Rael ficou se tremendo de raiva. Porque ele já tinha muitas preocupações, e agora estava aparecendo mais uma. Ele não sabia quais eram os interesses do clã sobre Laís, mas imaginou que isso se dava a ao fato dele ter ficado tanto dias sobre a presença daquela família. Isso deve ter levantado a curiosidade deles e, também, talvez uma forma de ter uma carta na maga caso Rael descobrisse que foi eles que mandaram o assassino.

― Quero que faça o seguinte: se eles insistirem ainda hoje, diga que amanhã você se juntará. Eu estarei fazendo uma visita imediatamente.

― ‘O que você virá fazer aqui?’

― Arrume suas coisas, você e seus pais vão se mudar daí. Eu levarei vocês para outra cidade. ― disse Rael.

― ‘O quê? Não, Samuel! Nós não temos como morar em outro lugar!’ ― disse a garota.

― Eu sou seu mestre e você irá me ouvir. Agora faça como eu disse. Sobre para onde vocês vão e como viverão, eu darei um jeito. Não se preocupem, vocês não passarão por nenhuma necessidade. ― disse Rael.

― ‘Mas, e nossa casa?’

― Laís, eu darei outra para vocês, não se preocupem. Agora façam como eu pedi.

― ‘Tudo bem…’

― Certo, depois nos falamos. Eu estarei ai em trinta minutos. ― disse Rael e encerrou o chamado.

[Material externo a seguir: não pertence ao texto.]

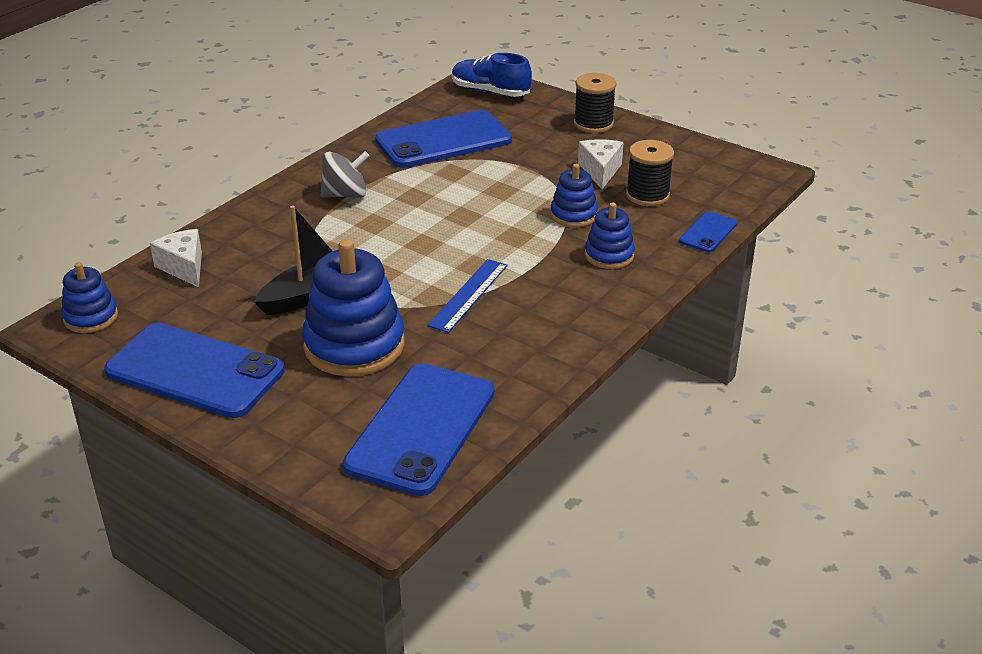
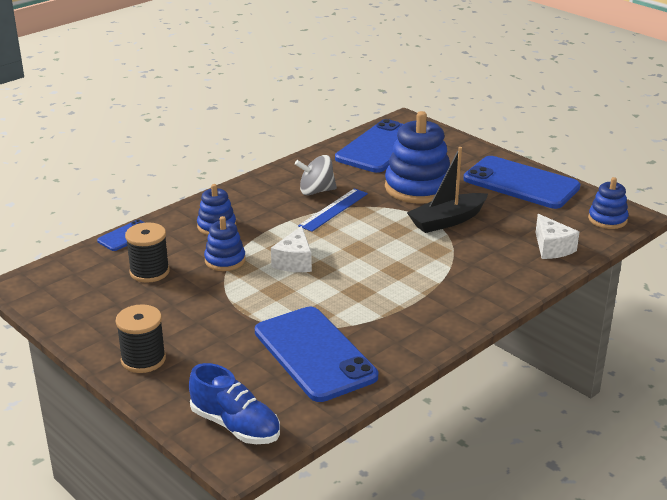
camera: 170 degrees left, 5 degrees down
(346, 194) = (421, 299): grey spinning top -> grey spinning top (316, 191)
(443, 140) = (314, 354): blue phone -> blue phone turned 75 degrees clockwise
(600, 171) = (174, 300): white cheese -> white cheese (294, 262)

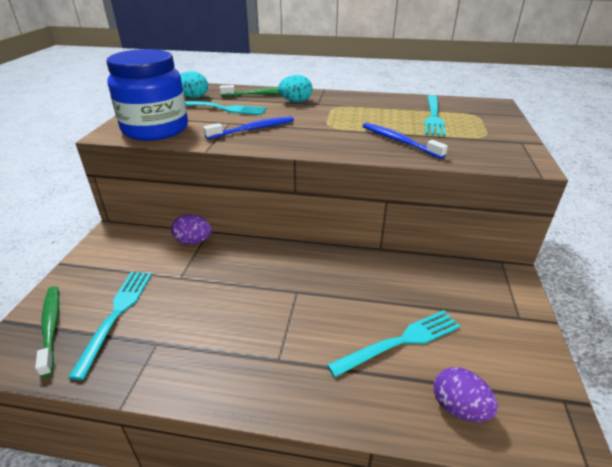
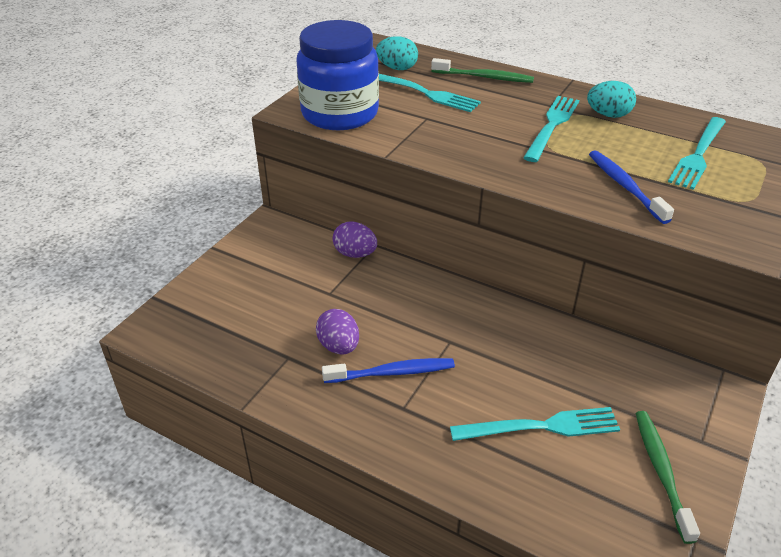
camera: 20 degrees right, 5 degrees up
(51, 327) = (195, 315): green toothbrush -> green toothbrush (661, 471)
(116, 315) = (257, 318): turquoise fork -> turquoise fork (552, 126)
(253, 129) = (451, 134): blue toothbrush -> blue toothbrush (392, 372)
(295, 101) = (523, 96): turquoise egg -> turquoise egg (608, 115)
(459, 408) = (570, 508): purple egg -> purple egg (339, 346)

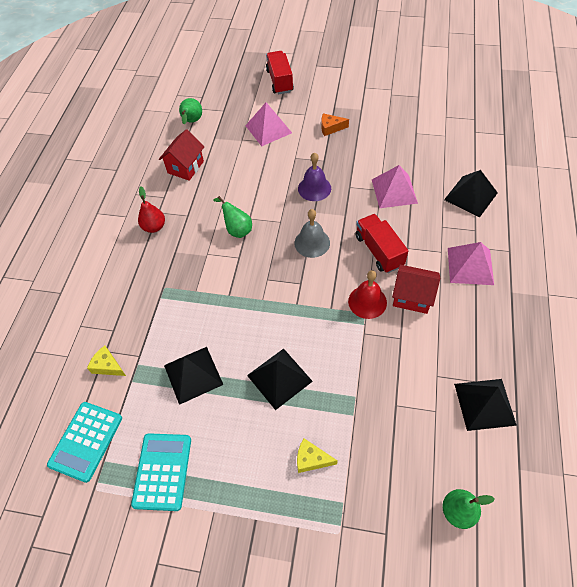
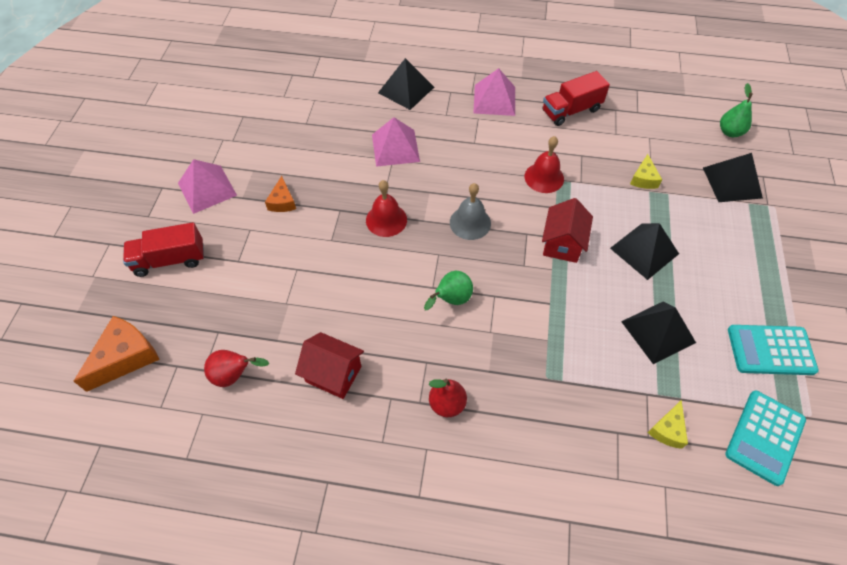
camera: 95 degrees left, 0 degrees up
(86, 441) = (764, 437): turquoise calculator -> turquoise calculator turned 105 degrees clockwise
(192, 122) = (234, 375): green pear -> red pear
(210, 75) = (125, 357): none -> orange cheese
(268, 129) = (271, 271): pink pyramid -> pink pyramid (207, 189)
(311, 459) = (718, 224): yellow cheese -> yellow cheese (643, 179)
(314, 188) = (386, 220): purple bell -> red bell
(379, 251) = (479, 165): red truck -> red truck (571, 110)
(412, 297) = (534, 143): red house -> red house (562, 244)
(484, 404) = (635, 107): black pyramid -> black pyramid (732, 182)

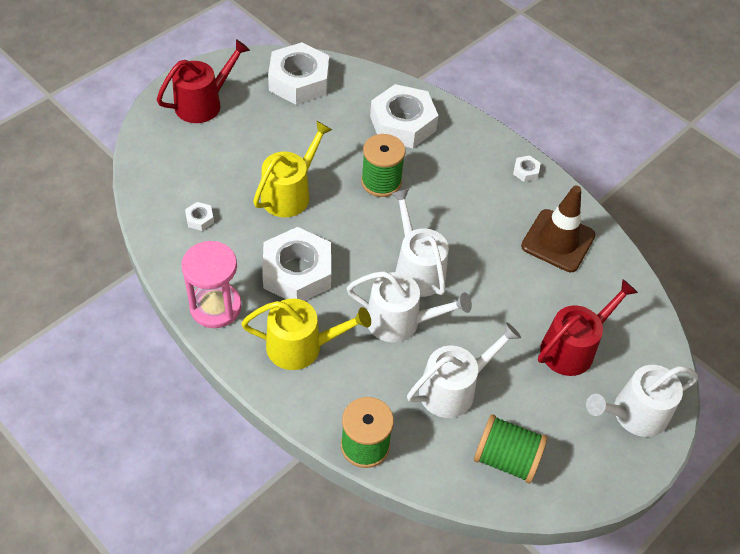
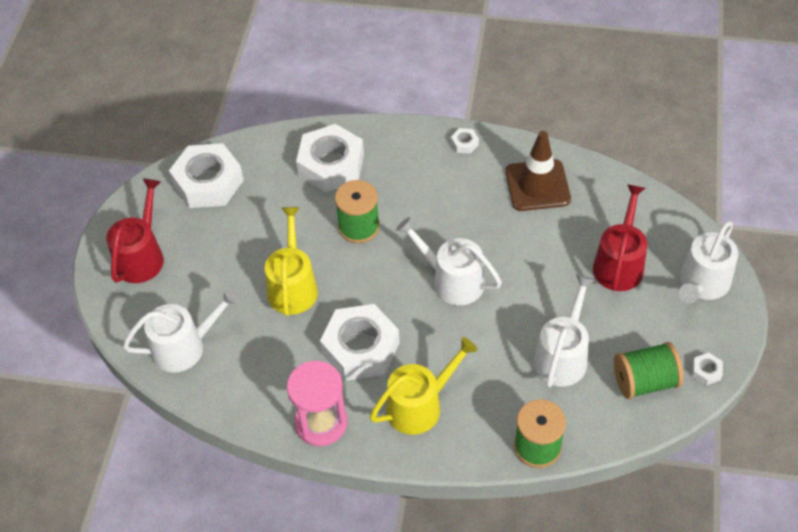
camera: 30 degrees left, 0 degrees up
(200, 219) = (237, 359): white nut -> white nut (706, 371)
(400, 321) = (476, 331): white watering can -> white watering can (184, 346)

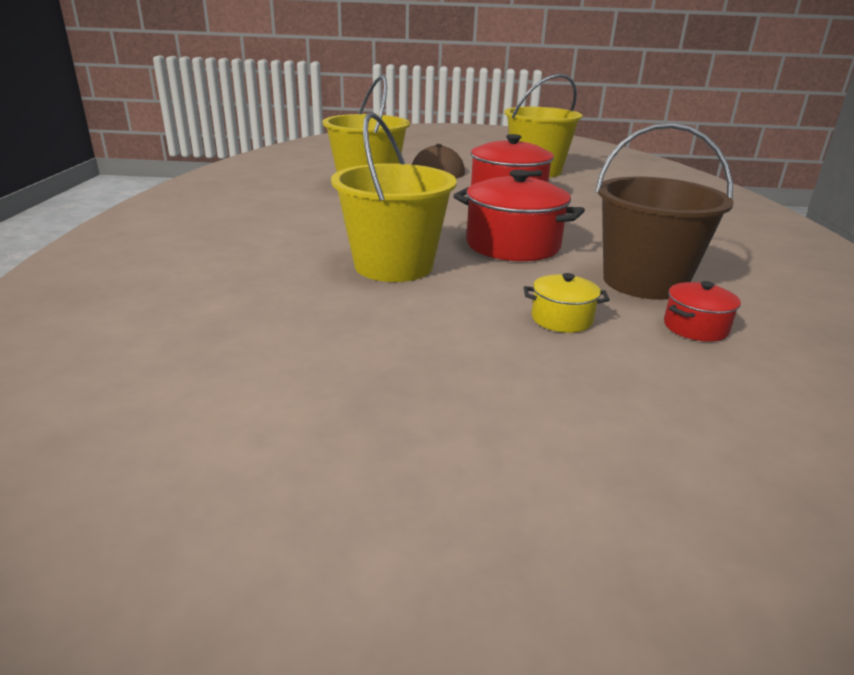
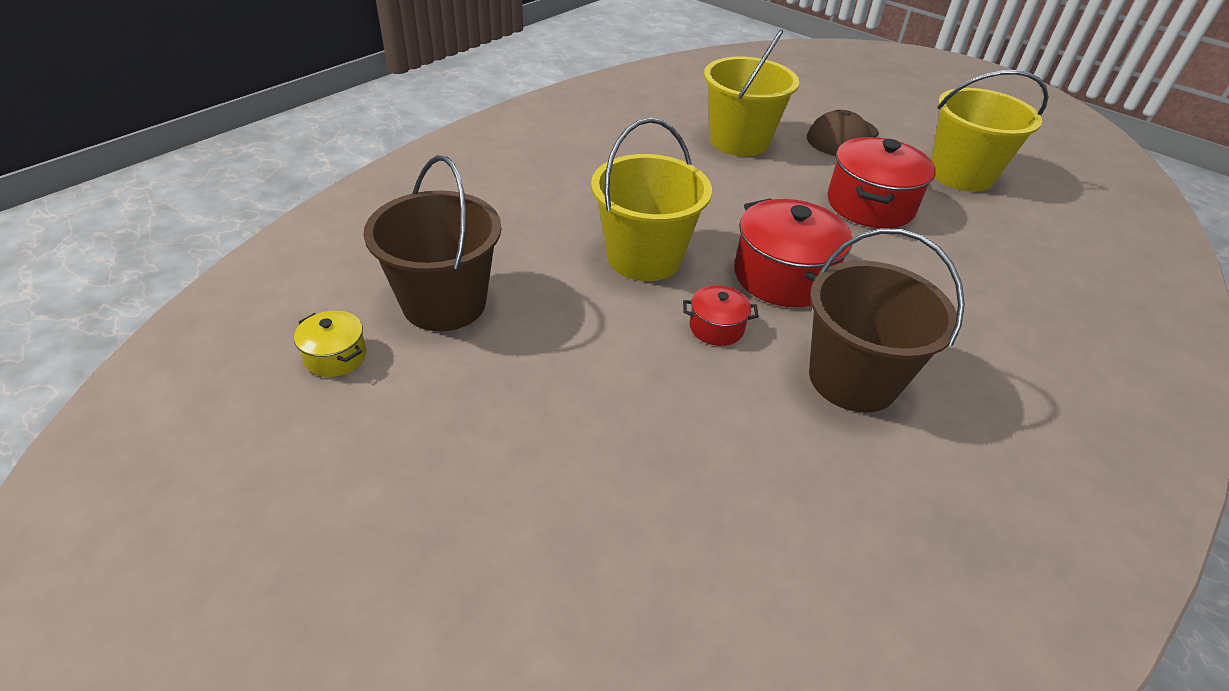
camera: 35 degrees right, 15 degrees up
(241, 358) = (444, 303): none -> brown bucket
(561, 319) = (711, 381): yellow pot -> yellow pot (335, 356)
(695, 327) = (823, 452): red pot -> red pot (716, 328)

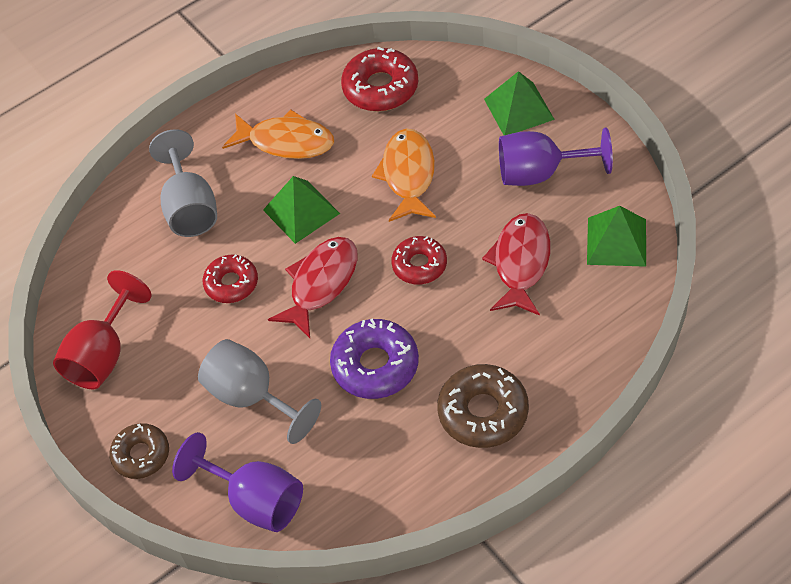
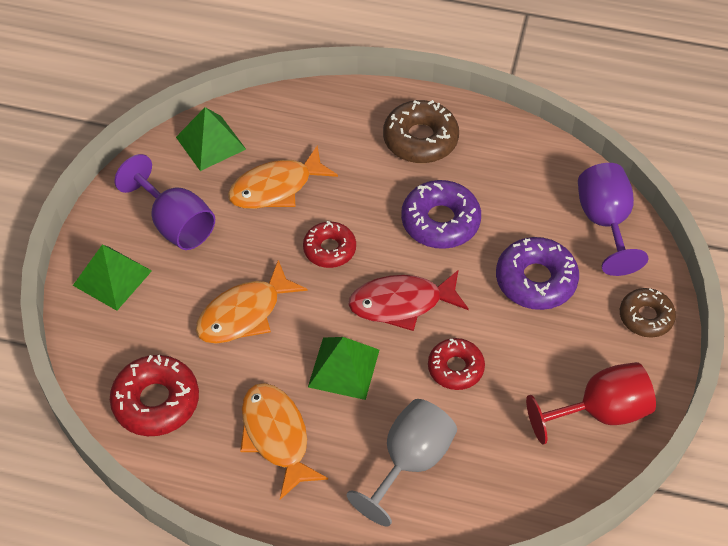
camera: 135 degrees left, 0 degrees up
(252, 397) = (535, 280): grey goblet -> purple donut
(520, 263) = (276, 188): red fish -> orange fish

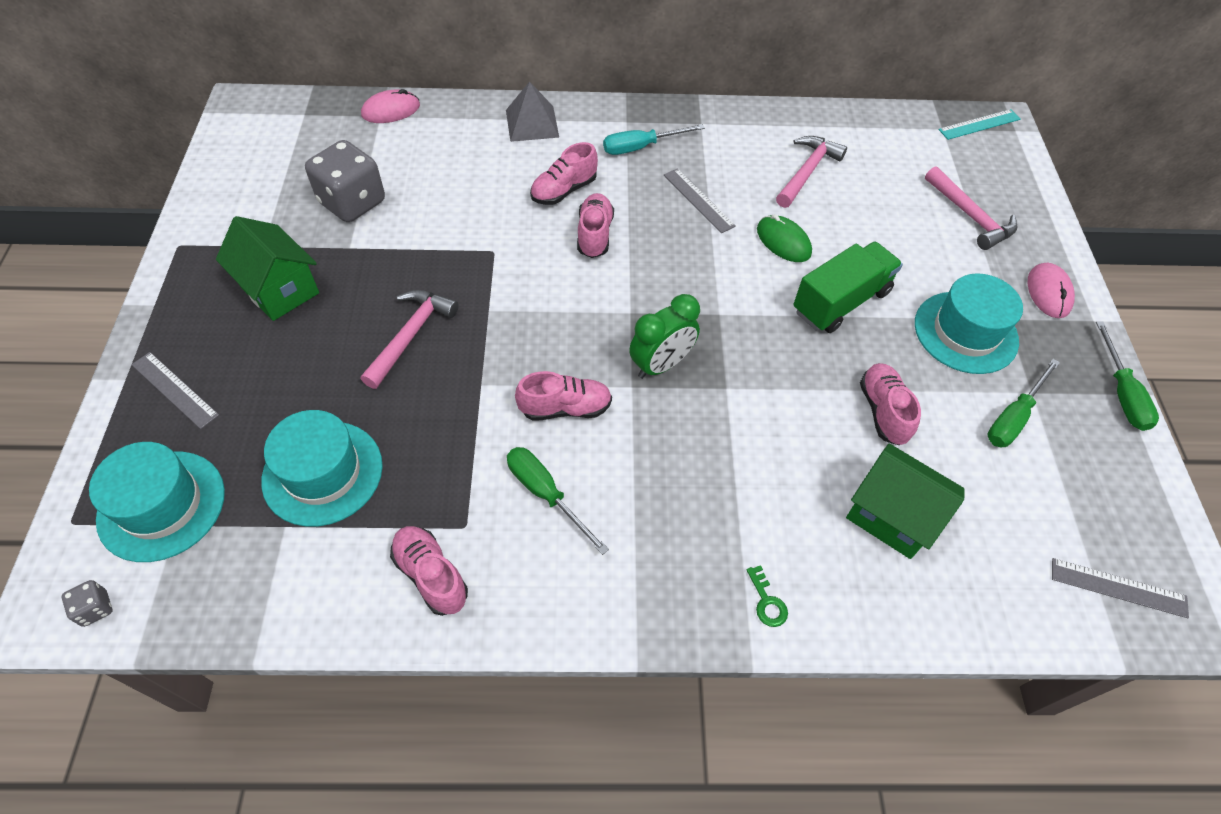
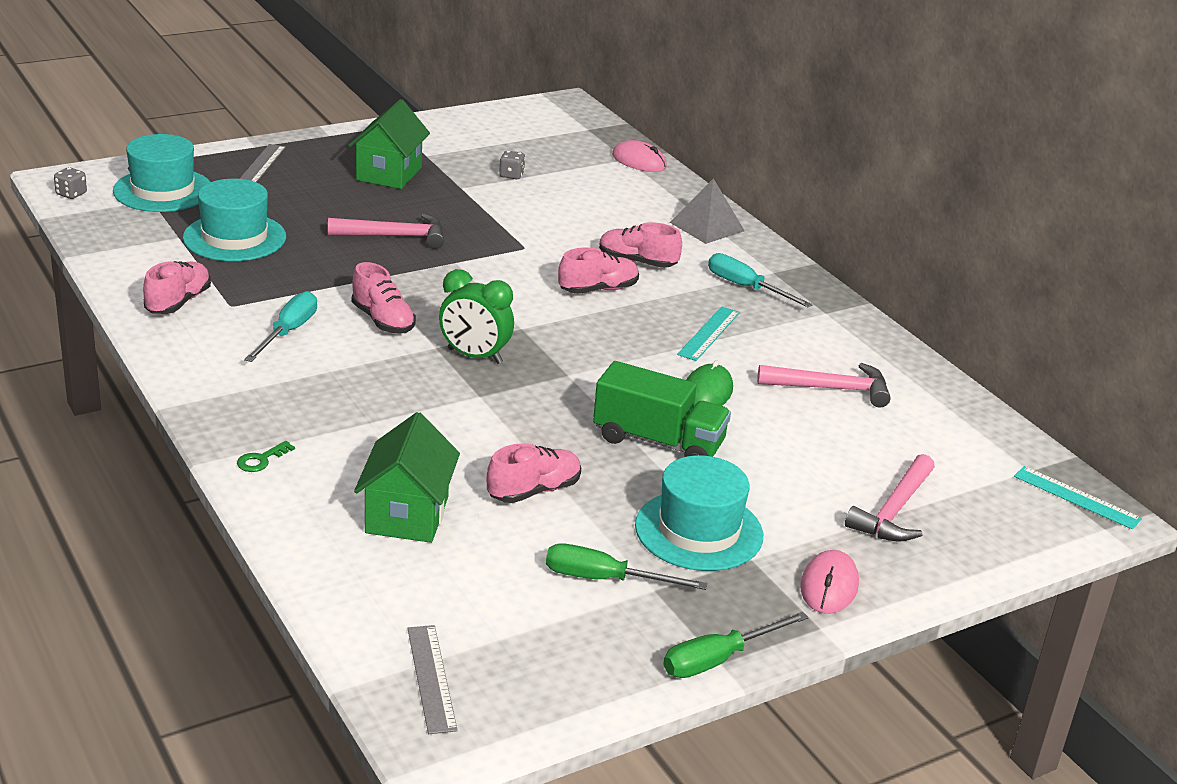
camera: 60 degrees right, 25 degrees down
(352, 202) = (511, 175): grey dice -> grey dice, size x0.43
(546, 494) = (288, 332): green screwdriver -> turquoise screwdriver
(698, 200) = (709, 333): grey ruler -> turquoise ruler
(1048, 292) = (829, 586): pink mouse -> pink mouse turned 45 degrees counterclockwise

― O que aconteceu? ― perguntou Violeta.

― Preciso de sua ajuda, a irmã da mulher que matei está com problemas com o clã Sangnos. Eu nunca pedi isso a você antes, mas será que dessa vez você pode fazer o papel de minha mestra? Eu quero pregar um susto nesse clã de merda, e também aproveitar a ocasião e remover alguns escravos deles. ― disse Rael, se lembrando da mãe e das irmãs de Janete.

― Pode contar comigo! ― disse Violeta sem pestanejar, ela se lembrava muito bem o que aconteceu quando Rael foi enfrentar um clã sozinho.

― Isso é maravilhoso! Eles não devem saber sobre a fraqueza de vocês, é muito improvável. Mas não estou te levando para que destrua o clã, isso será meu trabalho futuro. Você virá comigo para assegurar que nada dê errado dessa vez. Vou mostrar para eles quem é minha mestra!É hora de colocar alguma consciência nesse clã. ― disse Rael com determinação.